Improving Multi-Task Generalization via Regularizing Spurious
Correlation
- URL: http://arxiv.org/abs/2205.09797v1
- Date: Thu, 19 May 2022 18:31:54 GMT
- Title: Improving Multi-Task Generalization via Regularizing Spurious
Correlation
- Authors: Ziniu Hu and Zhe Zhao and Xinyang Yi and Tiansheng Yao and Lichan Hong
and Yizhou Sun and Ed H. Chi
- Abstract summary: Multi-Task Learning (MTL) is a powerful learning paradigm to improve generalization performance via knowledge sharing.
We propose a framework to represent multi-task knowledge via disentangled neural modules, and learn which module is causally related to each task.
Experiments show that it could enhance MTL model's performance by 5.5% on average over Multi-MNIST, MovieLens, Taskonomy, CityScape, and NYUv2.
- Score: 41.93623986464747
- License: http://creativecommons.org/publicdomain/zero/1.0/
- Abstract: Multi-Task Learning (MTL) is a powerful learning paradigm to improve
generalization performance via knowledge sharing. However, existing studies
find that MTL could sometimes hurt generalization, especially when two tasks
are less correlated. One possible reason that hurts generalization is spurious
correlation, i.e., some knowledge is spurious and not causally related to task
labels, but the model could mistakenly utilize them and thus fail when such
correlation changes. In MTL setup, there exist several unique challenges of
spurious correlation. First, the risk of having non-causal knowledge is higher,
as the shared MTL model needs to encode all knowledge from different tasks, and
causal knowledge for one task could be potentially spurious to the other.

◆ Given information:

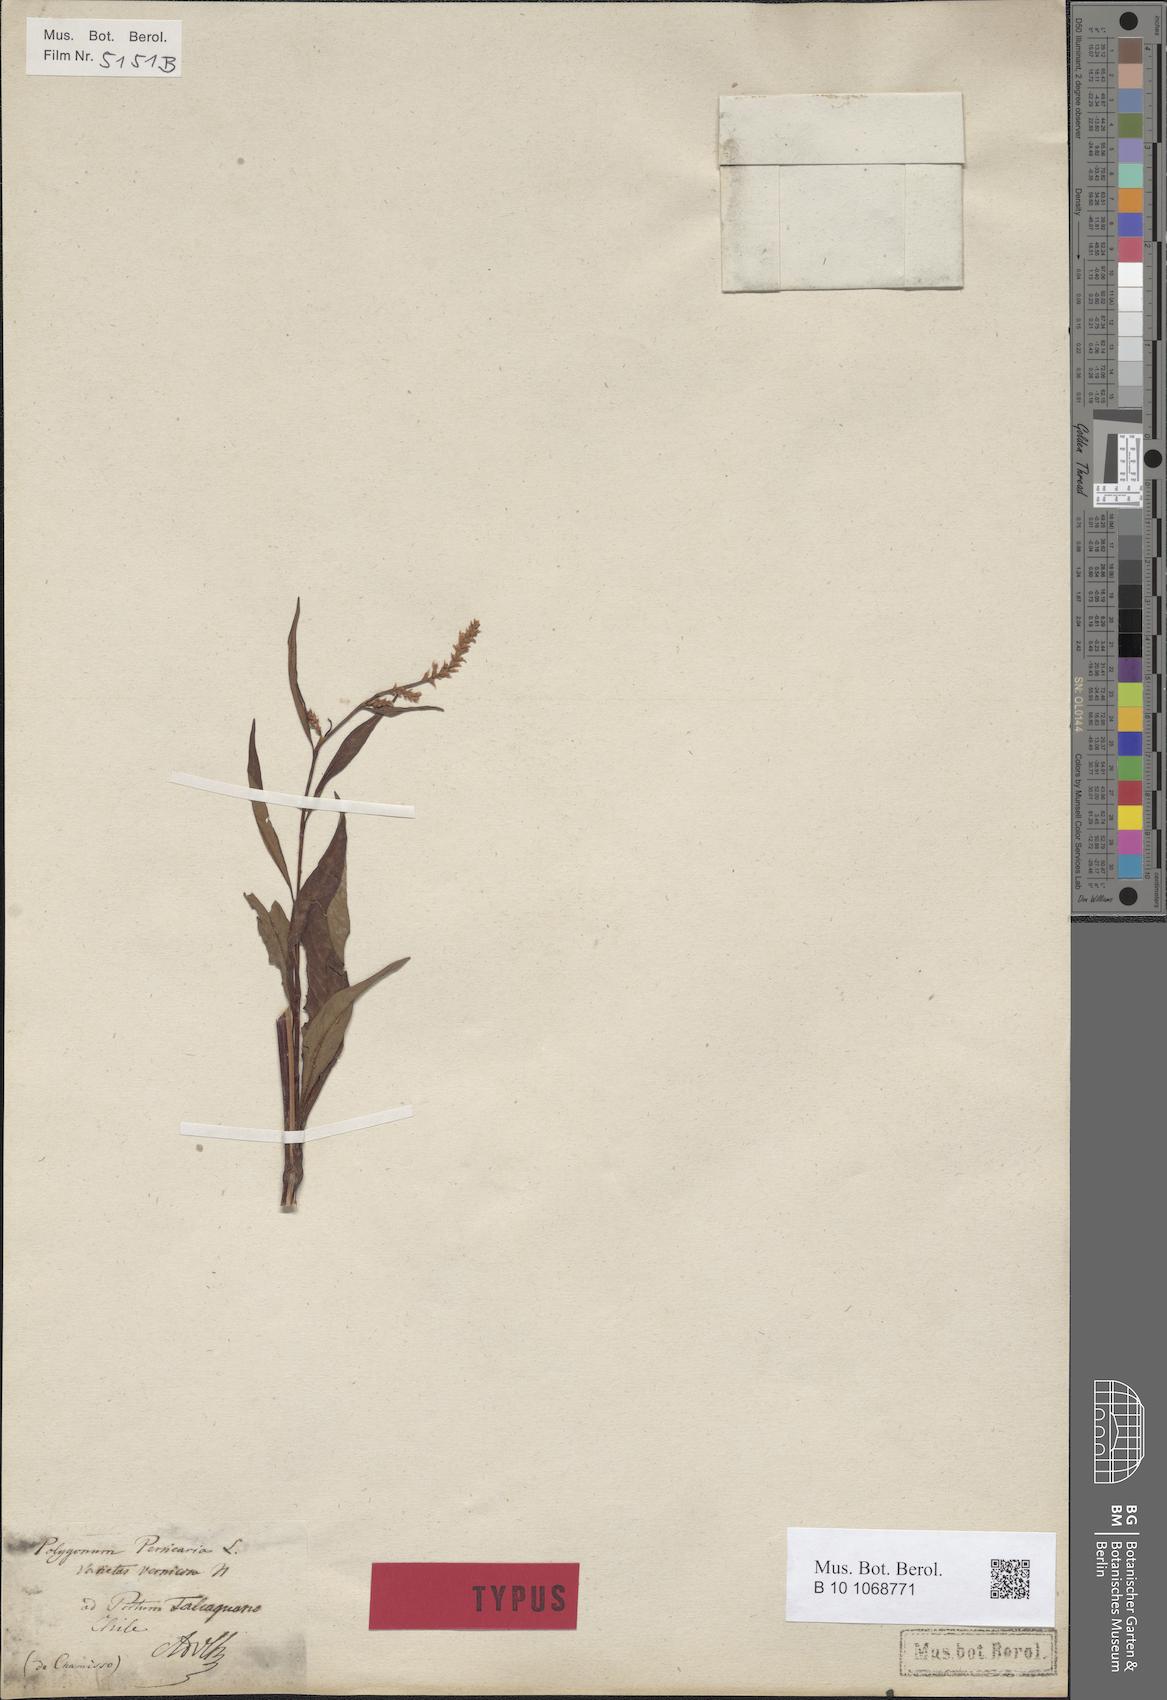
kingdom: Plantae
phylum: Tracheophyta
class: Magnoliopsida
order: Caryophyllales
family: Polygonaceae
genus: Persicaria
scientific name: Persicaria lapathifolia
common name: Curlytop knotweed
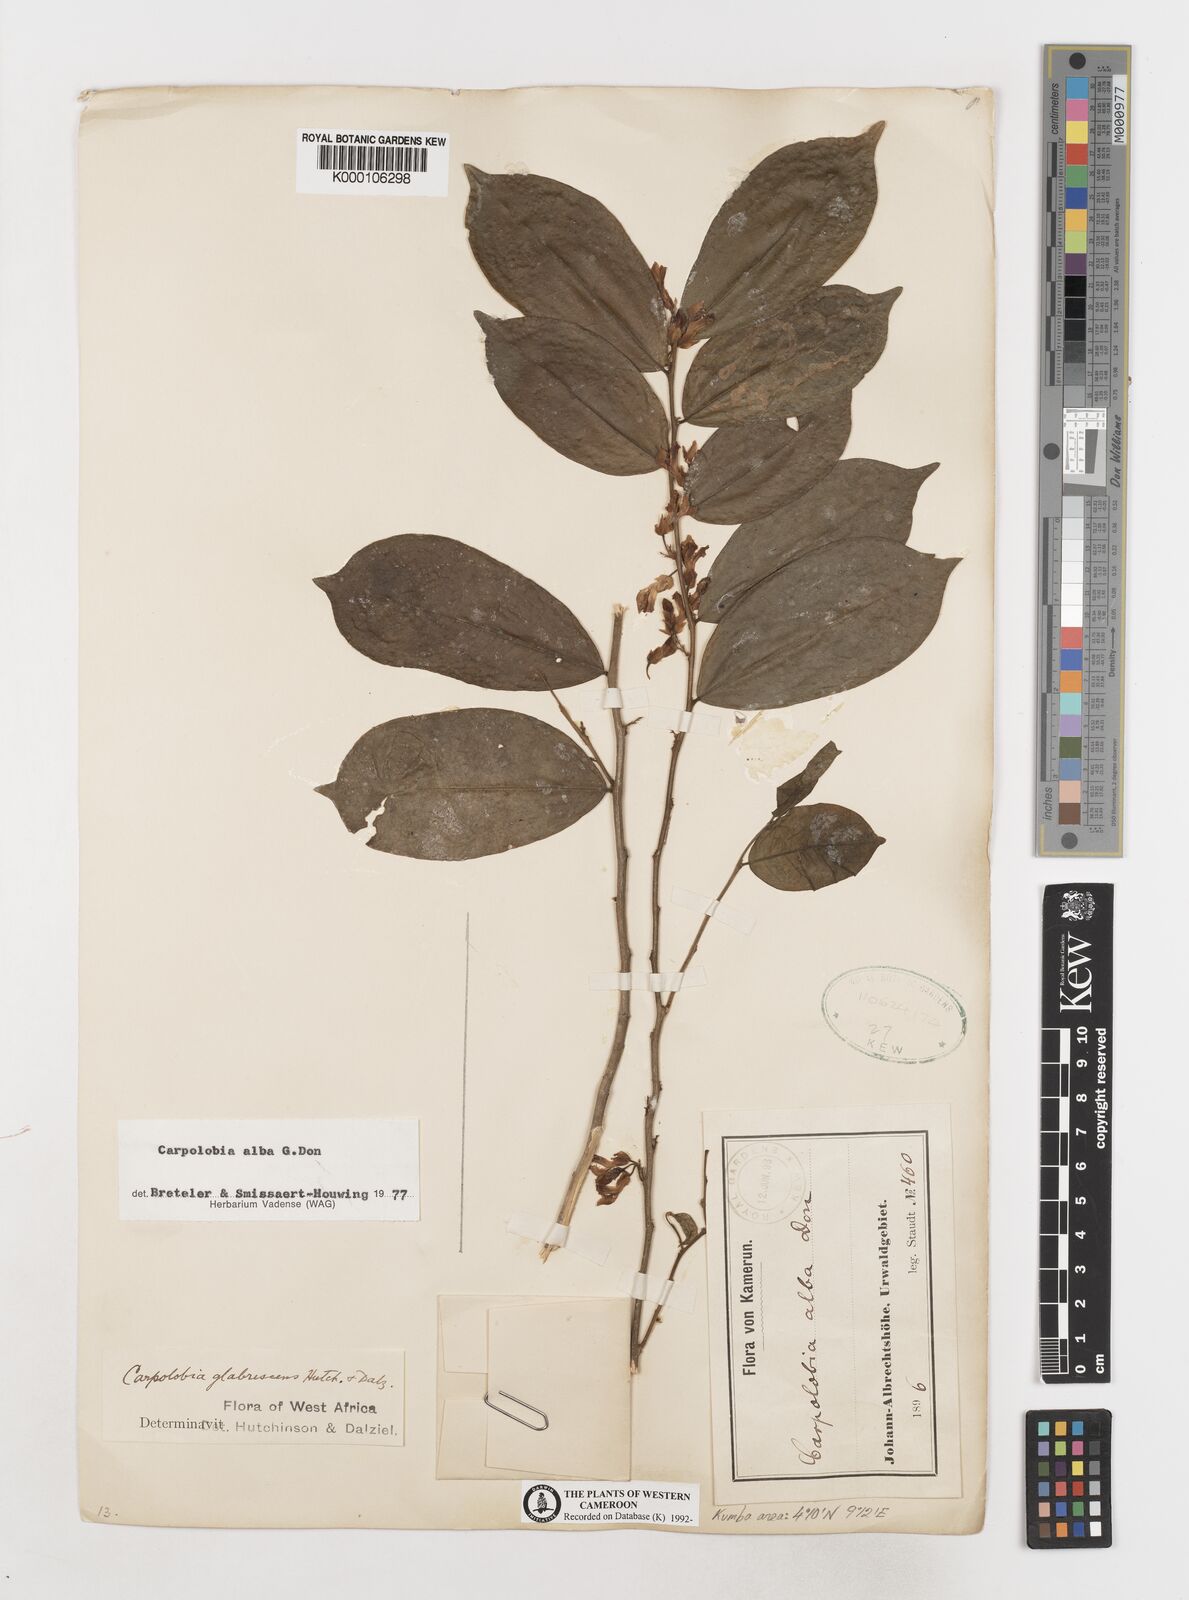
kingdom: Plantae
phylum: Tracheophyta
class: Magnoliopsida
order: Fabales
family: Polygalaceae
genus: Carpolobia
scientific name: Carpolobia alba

◆ List of tasks:
1 - Using the multi-task learning page, answer each question:
(a) On what date was the paper posted?
(b) By what average percentage does the framework improve the MTL model's performance in the experiments?
(c) What possible reason for MTL hurting generalization does the abstract name?
2 - Pick up the abstract on the multi-task learning page after its final sentence and continue it.
None of the items is needed for these tasks.

◆ Answers provided:
1 -
(a) Thu, 19 May 2022 (18:31:54 GMT).
(b) 5.5%.
(c) Spurious correlation: some knowledge is spurious and not causally related to task labels, but the model could mistakenly use it and fail when that correlation changes.

2 -
Second, the confounder between task labels brings in a different type of
spurious correlation to MTL. We theoretically prove that MTL is more prone to
taking non-causal knowledge from other tasks than single-task learning, and
thus generalize worse. To solve this problem, we propose Multi-Task Causal
Representation Learning framework, aiming to represent multi-task knowledge via
disentangled neural modules, and learn which module is causally related to each
task via MTL-specific invariant regularization. Experiments show that it could
enhance MTL model's performance by 5.5% on average over Multi-MNIST, MovieLens,
Taskonomy, CityScape, and NYUv2, via alleviating spurious correlation problem.